Tren Fantasma

Tren Fantasma

Plena noche, apenas un tenue brillo de la luna filtrándose entre nubes, tan solo un grado antes del negro más indescifrable. El tren que renquea entre valles y montañas dotando el ambiente de la familiaridad de un sonido constante que confirme que viaja rodeado de vivos, se detiene y se apagan las luces.

Resultaría complicado saber el lugar donde se encuentran, incluso aunque la oscuridad no lo cegase todo, en ese trayecto cuyas vías solitarias parten montes y se abren camino entre la nieve. Todos los demás pasajeros parecen dormir en sus vetustos pero cómodos asientos mientras él cavila en su insomnio.

No emplea mucho tiempo en especular sobre todas las razones posibles del repentino silencio y pronto se pierde, con la mirada puesta desde su asiento de ventanilla sobre un exterior que apenas puede imaginar, en reflexiones acerca de su vida, de por qué está en ese momento en ese vagón. Piensa, irremediablemente, en ella. O, siendo más preciso, en su ausencia. Ha pasado ya bastante tiempo, y aunque ya empieza a costarle recordar su rostro o el olor que desprendía su pelo, el vacío angustioso sigue igual de presente, torturándole, como dos caballos atados a sus extremidades, tirando de él en direcciones opuestas. Por un lado, le empuja a olvidar, a sobreponerse para seguir viviendo. Por otro, a aferrarse a aquel pasado que ya no es sino ficción.
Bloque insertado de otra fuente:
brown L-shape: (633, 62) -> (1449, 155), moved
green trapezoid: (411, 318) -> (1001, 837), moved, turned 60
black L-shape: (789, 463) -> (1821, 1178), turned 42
Casi dormitando, se dispersa en un extraño inventario de los últimos años. Personas que no sabe dónde están, viajes sin dirección concreta, películas con final abierto, crucigramas ambiguos, óperas que no comprendió, vasos sin fondo, novelas leídas desapasionadamente, canciones y poemas aprendidos de memoria, oraciones repetidas sin fe, bombillas fundidas, cerillas que dejó consumirse hasta quemar la yema del dedo, conversaciones sin sentido y soliloquios abandonados.

Mientras cuenta todo aquello, irremediablemente conectado entre sí y con aquel último viaje, transcurre la noche y empieza a amanecer. Todos los demás pasajeros del vagón, lo último que cuenta, parecen dormidos aun. La anciana menuda que abraza un abrigo negro casi tan grande como ella. El joven de tez blanquecina con una novela desvencijada abierta en precario equilibrio sobre su pecho. La mujer de la cicatriz en la mejilla izquierda y la niña que se acurruca sobre el asiento y bajo su brazo protector.
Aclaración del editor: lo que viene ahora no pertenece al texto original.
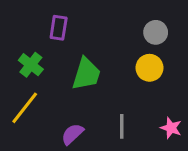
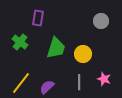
yellow circle: (149, 68) -> (83, 54), moved
yellow line: (25, 108) -> (21, 83), moved
pink star: (171, 128) -> (104, 79), moved

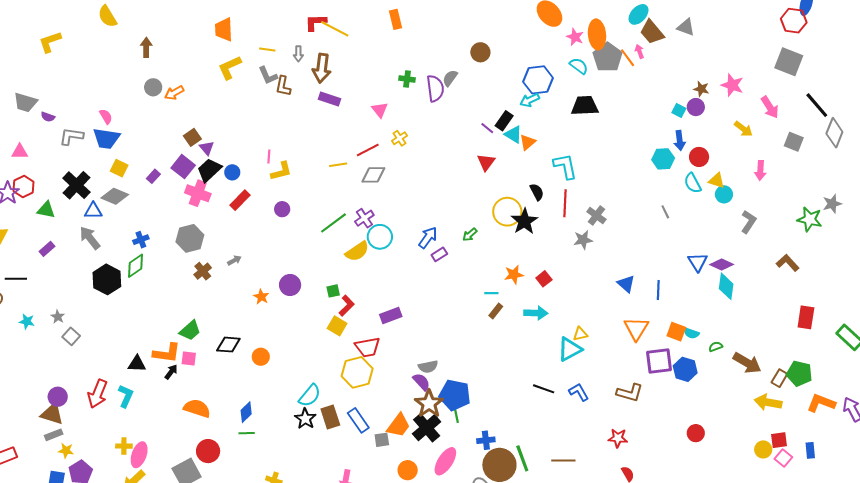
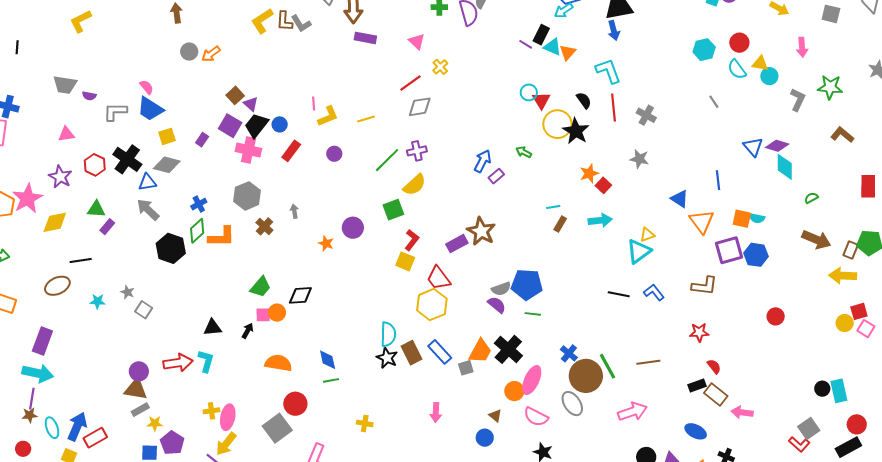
brown L-shape: (283, 86) -> (284, 21), moved
blue trapezoid: (106, 138) -> (150, 109), turned 32
blue arrow: (680, 140) -> (614, 30), moved
red triangle: (486, 162) -> (541, 100), moved
yellow line: (338, 165) -> (366, 119), moved
yellow square: (119, 168) -> (167, 136), turned -36
red hexagon: (24, 186) -> (95, 165), moved
green triangle: (46, 210) -> (96, 209), moved
purple cross: (364, 218) -> (417, 151), turned 30
green star: (810, 219) -> (830, 87), moved
green arrow: (470, 235) -> (524, 152), turned 77
cyan circle: (380, 237) -> (529, 92), moved, size x0.7
gray star: (583, 240) -> (639, 159), moved, turned 30
gray arrow: (234, 260) -> (294, 211), turned -64
orange star: (514, 275) -> (589, 174), moved
blue triangle: (626, 284) -> (680, 199), moved
green square: (333, 291) -> (393, 210), moved, size x1.5
red trapezoid: (368, 347) -> (438, 278), turned 72
green semicircle: (716, 347) -> (811, 198), moved
orange L-shape: (167, 353) -> (222, 237), moved
orange circle: (261, 357) -> (277, 313), moved
red arrow: (98, 394) -> (178, 363), turned -112
blue pentagon: (455, 395) -> (527, 284), moved
cyan semicircle: (310, 396) -> (388, 334), turned -30
brown star: (429, 404) -> (481, 231), moved
blue diamond: (246, 412) -> (328, 360), turned -50
green line: (456, 415) -> (533, 314), moved, turned -63
blue cross: (486, 440) -> (569, 353), turned -36
orange circle: (408, 470) -> (514, 391), moved

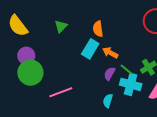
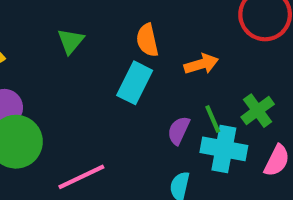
orange arrow: (110, 53) -> (201, 64), moved, turned 140
green line: (126, 69) -> (213, 119), turned 32

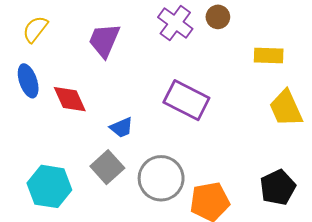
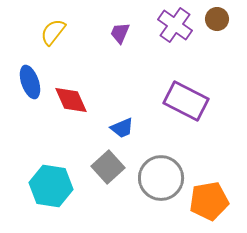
yellow semicircle: (35, 29) -> (53, 32), moved
purple trapezoid: (104, 40) -> (120, 33), moved, size x0.6

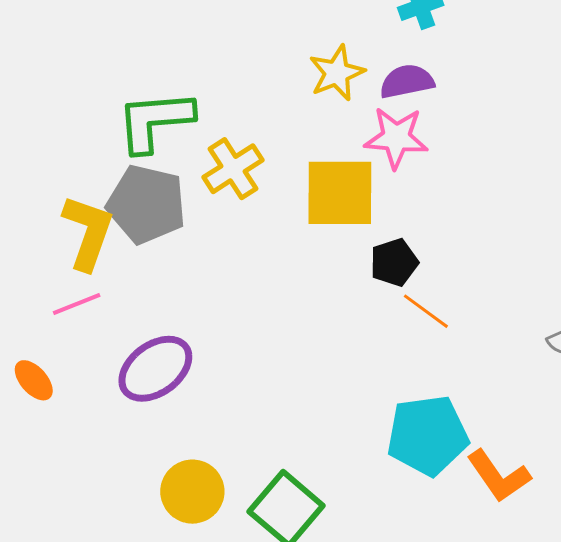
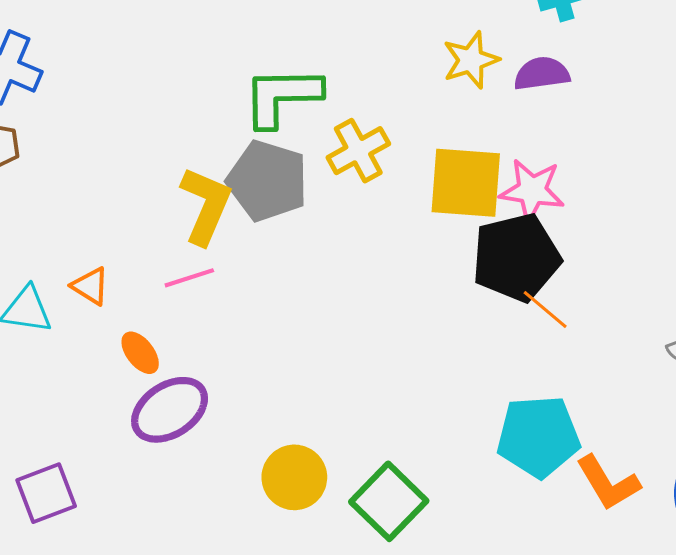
pink star: (396, 138) -> (532, 190), moved
black pentagon: (394, 262) -> (516, 258), size x1.8
purple ellipse: (155, 369) -> (170, 410), moved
No sabe cuánto tiempo ha pasado, pero está saliendo el sol en una fría mañana de invierno cuando comprende que ha llegado a su destino, decide abrir la puerta del vagón y emprender el camino. Solo vuelve la vista atrás una vez más hacia el vagón, que yace en medio de la nada sin su máquina, para comprobar que a través de sus ventanas puede ver en el interior a los pasajeros que parecen dormidos aun.